In any event, Mr. O'Keefe -- a long time right-wing political spying creeper, and a well-known fraudster. . . is about to see his short trip in the Sun. . . draw to an embarrassing close. He cannot stop real journalists from publishing -- not here in America. At most, he may collect damages, but only after the fact (of publishing) -- if the reporting is libelous, or otherwise violates local law. He will be unable to prove any of that. So. . . he loses, and soon -- thus (a very cogent Cahill, Gordon six pager, on how the law actually works, here):
. . .Project Veritas’s proposed remedy is, under well-settled law, an unconstitutional prior restraint on journalism.
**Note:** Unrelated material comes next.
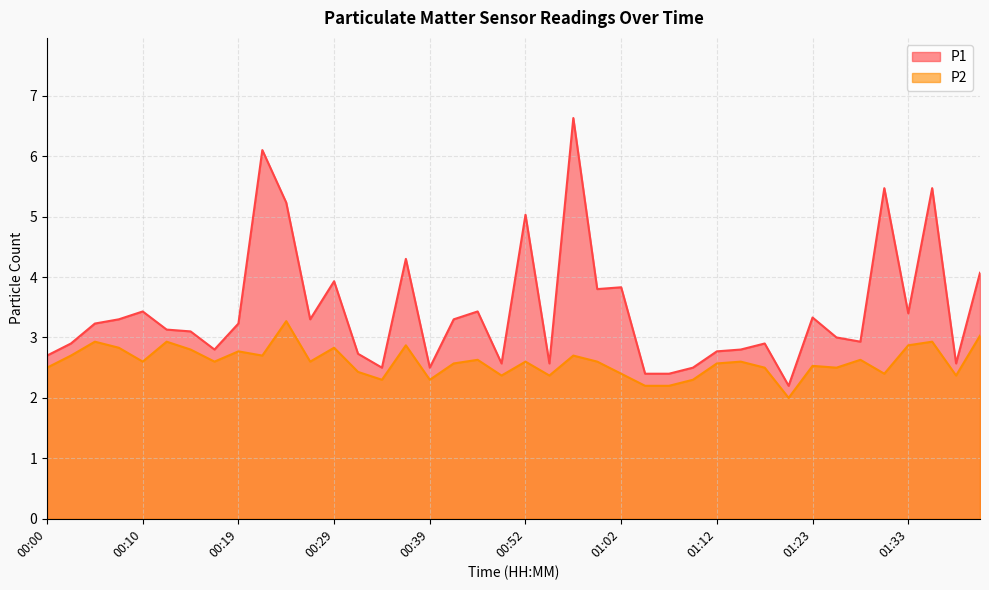

At which label does P1 reach its peak?

00:57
Project Veritas argues only that a statute, CPLR 3103(c), permits that prior restraint no matter what the Constitution says. That, of course, is not how the law works.
Prior restraints on journalism bear a “heavy presumption of constitutional invalidity,” National Broadcasting Co. v. Cooperman, 116 A.D.2d 287, 290 (2d Dep’t 1986), and are “the most serious and the least tolerable infringement on First Amendment rights.” Nebraska Press Association v. Stuart, 427 U.S. 539, 559 (1976). Not surprisingly, the only cases to address the clash between the First Amendment’s near-total ban on prior restraints and the attorney-client privilege unequivocally hold that prior restraints are not permitted, even when the material at issue is protected by the attorney-client privilege. See, e.g., Nicholson v. Keyspan Corp., 836 N.Y.S.2d 501 (Table), 2007 WL 641414, at *6 (Sup. Ct. of Suffolk Cnty. Feb. 28, 2007). . . .
Onward, but this dime-store hood will be run out of court -- federal and state. . . and perhaps liable for $750,000 in opposing counsels' legal fees. . . to the NYT. And that will make me smile, and smile. . . widely.